### Dataset content
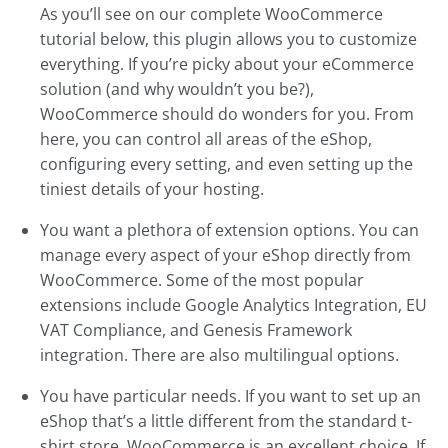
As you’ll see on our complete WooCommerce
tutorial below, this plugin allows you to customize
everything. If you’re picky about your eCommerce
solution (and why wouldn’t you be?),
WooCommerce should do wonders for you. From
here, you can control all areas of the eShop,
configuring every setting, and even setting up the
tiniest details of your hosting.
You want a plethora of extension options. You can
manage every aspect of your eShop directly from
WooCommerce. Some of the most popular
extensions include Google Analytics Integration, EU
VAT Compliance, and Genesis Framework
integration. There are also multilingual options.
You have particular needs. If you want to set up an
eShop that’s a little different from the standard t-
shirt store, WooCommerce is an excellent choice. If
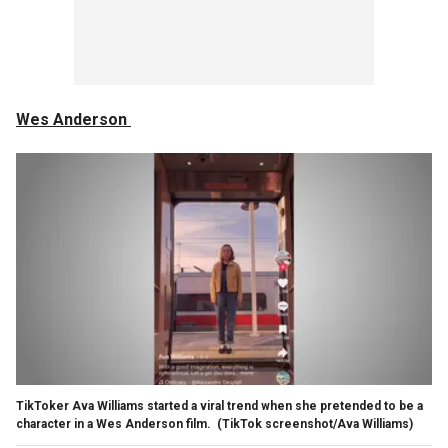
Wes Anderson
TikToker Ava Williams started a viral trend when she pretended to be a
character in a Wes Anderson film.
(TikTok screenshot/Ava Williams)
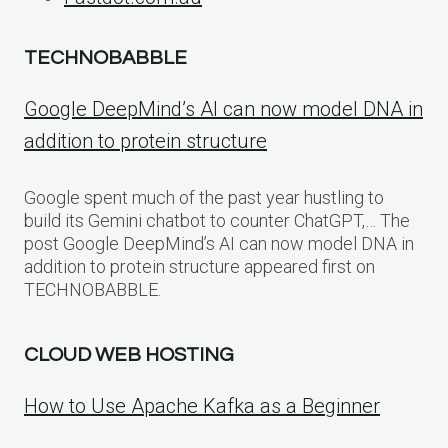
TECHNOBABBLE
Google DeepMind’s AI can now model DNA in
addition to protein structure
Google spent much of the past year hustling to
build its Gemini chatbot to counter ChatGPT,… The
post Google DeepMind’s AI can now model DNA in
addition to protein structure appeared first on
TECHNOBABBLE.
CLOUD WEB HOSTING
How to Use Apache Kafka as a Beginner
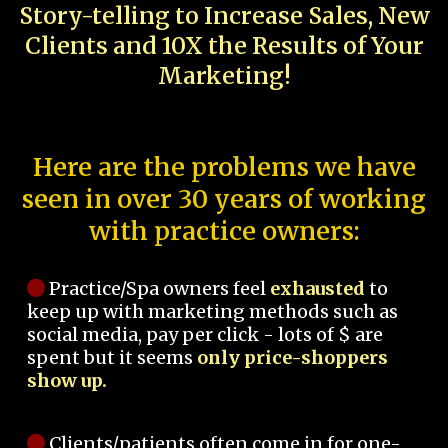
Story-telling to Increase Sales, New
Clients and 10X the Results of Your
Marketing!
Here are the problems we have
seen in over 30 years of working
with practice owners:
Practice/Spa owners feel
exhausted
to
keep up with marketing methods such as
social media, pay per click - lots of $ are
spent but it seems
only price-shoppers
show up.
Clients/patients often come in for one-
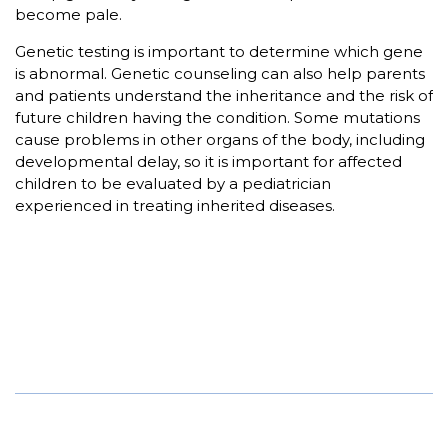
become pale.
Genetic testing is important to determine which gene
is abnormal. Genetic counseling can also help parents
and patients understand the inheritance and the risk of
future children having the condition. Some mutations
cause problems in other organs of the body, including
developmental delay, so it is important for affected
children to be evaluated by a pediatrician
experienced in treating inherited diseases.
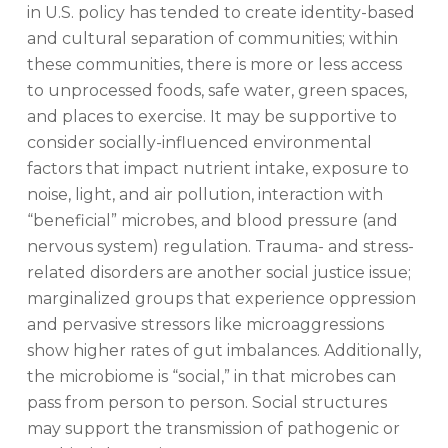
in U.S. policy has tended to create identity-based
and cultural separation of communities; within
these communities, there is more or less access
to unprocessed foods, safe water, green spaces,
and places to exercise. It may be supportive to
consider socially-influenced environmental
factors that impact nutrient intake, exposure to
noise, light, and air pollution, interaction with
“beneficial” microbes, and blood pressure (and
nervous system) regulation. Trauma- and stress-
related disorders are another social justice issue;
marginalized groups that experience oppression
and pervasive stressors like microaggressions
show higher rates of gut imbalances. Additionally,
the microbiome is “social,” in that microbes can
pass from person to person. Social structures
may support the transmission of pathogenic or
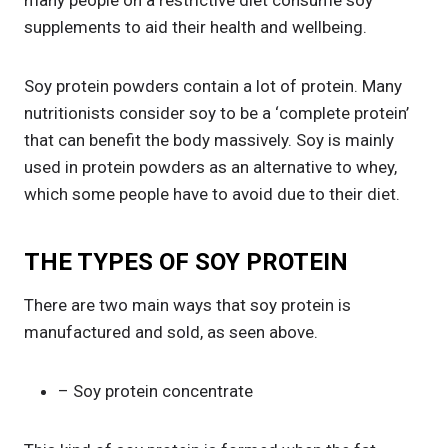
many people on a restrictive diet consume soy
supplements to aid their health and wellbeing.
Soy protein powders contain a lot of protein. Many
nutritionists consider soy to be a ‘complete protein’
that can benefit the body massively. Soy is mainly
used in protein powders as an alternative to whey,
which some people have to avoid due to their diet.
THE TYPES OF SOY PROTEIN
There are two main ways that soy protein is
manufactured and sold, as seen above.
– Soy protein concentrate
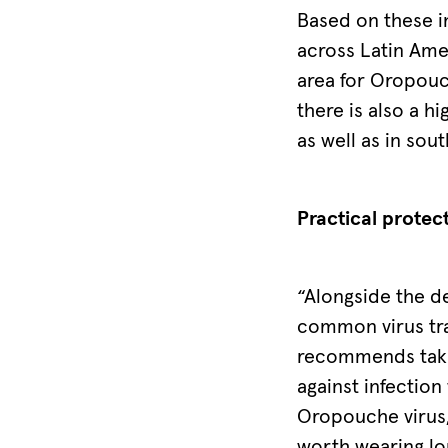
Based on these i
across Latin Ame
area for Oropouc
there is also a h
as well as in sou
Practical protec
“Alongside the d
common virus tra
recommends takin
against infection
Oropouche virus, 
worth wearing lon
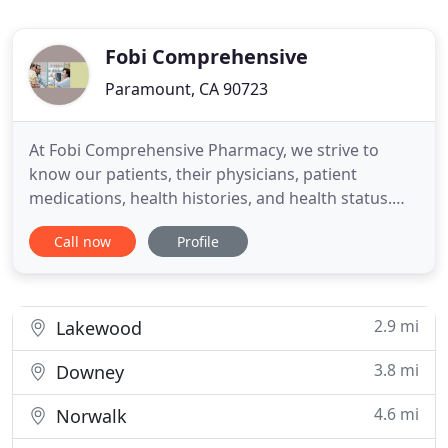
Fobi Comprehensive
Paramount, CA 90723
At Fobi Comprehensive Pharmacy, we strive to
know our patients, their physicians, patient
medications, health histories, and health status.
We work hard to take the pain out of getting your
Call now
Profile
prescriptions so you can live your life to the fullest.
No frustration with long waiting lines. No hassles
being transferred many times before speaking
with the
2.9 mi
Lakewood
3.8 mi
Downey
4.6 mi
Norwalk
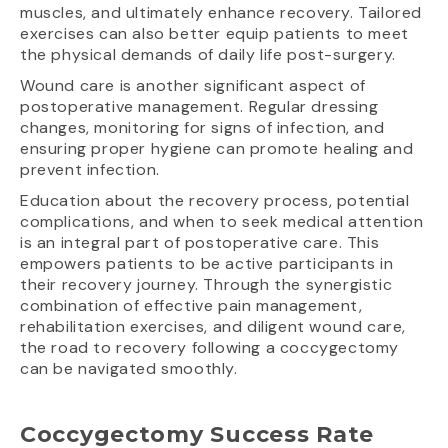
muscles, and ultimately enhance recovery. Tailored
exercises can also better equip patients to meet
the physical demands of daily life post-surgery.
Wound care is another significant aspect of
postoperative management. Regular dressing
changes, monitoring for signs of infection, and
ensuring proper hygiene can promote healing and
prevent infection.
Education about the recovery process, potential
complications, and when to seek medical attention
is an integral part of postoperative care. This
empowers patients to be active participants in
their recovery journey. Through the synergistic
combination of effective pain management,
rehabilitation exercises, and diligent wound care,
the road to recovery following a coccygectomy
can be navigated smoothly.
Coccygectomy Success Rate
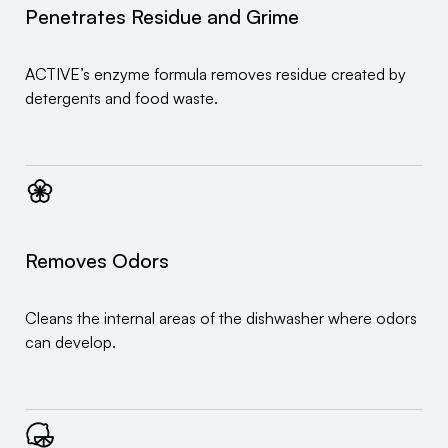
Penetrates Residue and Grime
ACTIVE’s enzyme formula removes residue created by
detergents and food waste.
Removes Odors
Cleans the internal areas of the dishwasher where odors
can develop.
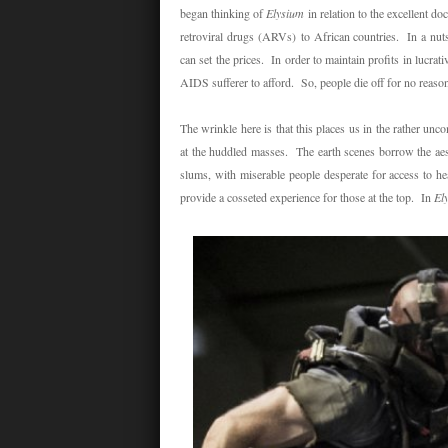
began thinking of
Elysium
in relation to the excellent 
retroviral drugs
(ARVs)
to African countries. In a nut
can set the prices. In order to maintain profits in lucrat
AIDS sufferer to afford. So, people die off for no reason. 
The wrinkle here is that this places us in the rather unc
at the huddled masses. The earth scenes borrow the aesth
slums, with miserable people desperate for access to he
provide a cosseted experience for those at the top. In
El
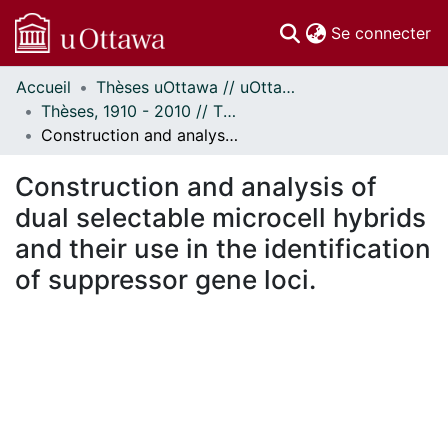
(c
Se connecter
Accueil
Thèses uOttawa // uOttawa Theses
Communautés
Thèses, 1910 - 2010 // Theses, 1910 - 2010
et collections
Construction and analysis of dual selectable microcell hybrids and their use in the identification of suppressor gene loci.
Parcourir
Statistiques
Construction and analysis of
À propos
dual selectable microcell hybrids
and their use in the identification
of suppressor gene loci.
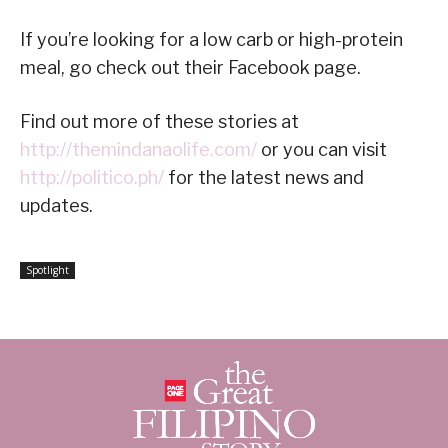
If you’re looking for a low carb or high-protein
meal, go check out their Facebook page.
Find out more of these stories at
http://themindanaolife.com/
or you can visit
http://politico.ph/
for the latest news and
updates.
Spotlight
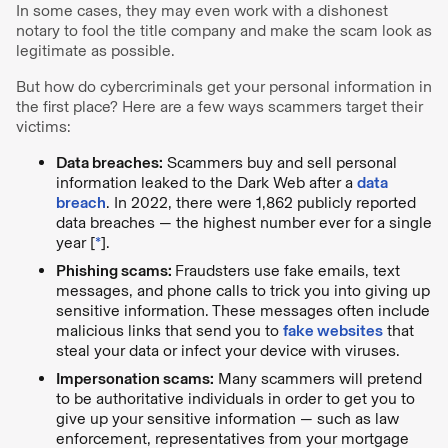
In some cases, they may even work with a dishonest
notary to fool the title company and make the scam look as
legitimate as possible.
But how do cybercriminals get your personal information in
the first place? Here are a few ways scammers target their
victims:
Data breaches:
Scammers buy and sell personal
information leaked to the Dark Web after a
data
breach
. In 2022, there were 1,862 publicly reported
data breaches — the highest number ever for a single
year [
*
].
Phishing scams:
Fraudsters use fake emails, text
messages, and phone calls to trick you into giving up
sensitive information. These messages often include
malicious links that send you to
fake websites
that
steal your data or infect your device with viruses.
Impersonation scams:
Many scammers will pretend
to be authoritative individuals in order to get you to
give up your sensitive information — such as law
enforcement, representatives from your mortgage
######
**Instructions to follow**
An exact repeat of all the data is required, pictures excluded.

**Answer box**
As you’ll see on our complete WooCommerce
tutorial below, this plugin allows you to customize
everything. If you’re picky about your eCommerce
solution (and why wouldn’t you be?),
WooCommerce should do wonders for you. From
here, you can control all areas of the eShop,
configuring every setting, and even setting up the
tiniest details of your hosting.
You want a plethora of extension options. You can
manage every aspect of your eShop directly from
WooCommerce. Some of the most popular
extensions include Google Analytics Integration, EU
VAT Compliance, and Genesis Framework
integration. There are also multilingual options.
You have particular needs. If you want to set up an
eShop that’s a little different from the standard t-
shirt store, WooCommerce is an excellent choice. If
Wes Anderson
TikToker Ava Williams started a viral trend when she pretended to be a
character in a Wes Anderson film.
(TikTok screenshot/Ava Williams)
TECHNOBABBLE
Google DeepMind’s AI can now model DNA in
addition to protein structure
Google spent much of the past year hustling to
build its Gemini chatbot to counter ChatGPT,… The
post Google DeepMind’s AI can now model DNA in
addition to protein structure appeared first on
TECHNOBABBLE.
CLOUD WEB HOSTING
How to Use Apache Kafka as a Beginner
Story-telling to Increase Sales, New
Clients and 10X the Results of Your
Marketing!
Here are the problems we have
seen in over 30 years of working
with practice owners:
Practice/Spa owners feel
exhausted
to
keep up with marketing methods such as
social media, pay per click - lots of $ are
spent but it seems
only price-shoppers
show up.
Clients/patients often come in for one-
become pale.
Genetic testing is important to determine which gene
is abnormal. Genetic counseling can also help parents
and patients understand the inheritance and the risk of
future children having the condition. Some mutations
cause problems in other organs of the body, including
developmental delay, so it is important for affected
children to be evaluated by a pediatrician
experienced in treating inherited diseases.
in U.S. policy has tended to create identity-based
and cultural separation of communities; within
these communities, there is more or less access
to unprocessed foods, safe water, green spaces,
and places to exercise. It may be supportive to
consider socially-influenced environmental
factors that impact nutrient intake, exposure to
noise, light, and air pollution, interaction with
“beneficial” microbes, and blood pressure (and
nervous system) regulation. Trauma- and stress-
related disorders are another social justice issue;
marginalized groups that experience oppression
and pervasive stressors like microaggressions
show higher rates of gut imbalances. Additionally,
the microbiome is “social,” in that microbes can
pass from person to person. Social structures
may support the transmission of pathogenic or
many people on a restrictive diet consume soy
supplements to aid their health and wellbeing.
Soy protein powders contain a lot of protein. Many
nutritionists consider soy to be a ‘complete protein’
that can benefit the body massively. Soy is mainly
used in protein powders as an alternative to whey,
which some people have to avoid due to their diet.
THE TYPES OF SOY PROTEIN
There are two main ways that soy protein is
manufactured and sold, as seen above.
– Soy protein concentrate
Based on these i
across Latin Ame
area for Oropouc
there is also a h
as well as in sou
Practical protec
“Alongside the d
common virus tra
recommends takin
against infection
Oropouche virus, 
worth wearing lon
Fobi Comprehensive
Paramount, CA 90723
At Fobi Comprehensive Pharmacy, we strive to
know our patients, their physicians, patient
medications, health histories, and health status.
We work hard to take the pain out of getting your
Call now
Profile
prescriptions so you can live your life to the fullest.
No frustration with long waiting lines. No hassles
being transferred many times before speaking
with the
2.9 mi
Lakewood
3.8 mi
Downey
4.6 mi
Norwalk
muscles, and ultimately enhance recovery. Tailored
exercises can also better equip patients to meet
the physical demands of daily life post-surgery.
Wound care is another significant aspect of
postoperative management. Regular dressing
changes, monitoring for signs of infection, and
ensuring proper hygiene can promote healing and
prevent infection.
Education about the recovery process, potential
complications, and when to seek medical attention
is an integral part of postoperative care. This
empowers patients to be active participants in
their recovery journey. Through the synergistic
combination of effective pain management,
rehabilitation exercises, and diligent wound care,
the road to recovery following a coccygectomy
can be navigated smoothly.
Coccygectomy Success Rate
Penetrates Residue and Grime
ACTIVE’s enzyme formula removes residue created by
detergents and food waste.
Removes Odors
Cleans the internal areas of the dishwasher where odors
can develop.
began thinking of
Elysium
in relation to the excellent 
retroviral drugs
(ARVs)
to African countries. In a nut
can set the prices. In order to maintain profits in lucrat
AIDS sufferer to afford. So, people die off for no reason. 
The wrinkle here is that this places us in the rather unc
at the huddled masses. The earth scenes borrow the aesth
slums, with miserable people desperate for access to he
provide a cosseted experience for those at the top. In
El
(c
Se connecter
Accueil
Thèses uOttawa // uOttawa Theses
Communautés
Thèses, 1910 - 2010 // Theses, 1910 - 2010
et collections
Construction and analysis of dual selectable microcell hybrids and their use in the identification of suppressor gene loci.
Parcourir
Statistiques
Construction and analysis of
À propos
dual selectable microcell hybrids
and their use in the identification
of suppressor gene loci.
If you’re looking for a low carb or high-protein
meal, go check out their Facebook page.
Find out more of these stories at
http://themindanaolife.com/
or you can visit
http://politico.ph/
for the latest news and
updates.
Spotlight
In some cases, they may even work with a dishonest
notary to fool the title company and make the scam look as
legitimate as possible.
But how do cybercriminals get your personal information in
the first place? Here are a few ways scammers target their
victims:
Data breaches:
Scammers buy and sell personal
information leaked to the Dark Web after a
data
breach
. In 2022, there were 1,862 publicly reported
data breaches — the highest number ever for a single
year [
*
].
Phishing scams:
Fraudsters use fake emails, text
messages, and phone calls to trick you into giving up
sensitive information. These messages often include
malicious links that send you to
fake websites
that
steal your data or infect your device with viruses.
Impersonation scams:
Many scammers will pretend
to be authoritative individuals in order to get you to
give up your sensitive information — such as law
enforcement, representatives from your mortgage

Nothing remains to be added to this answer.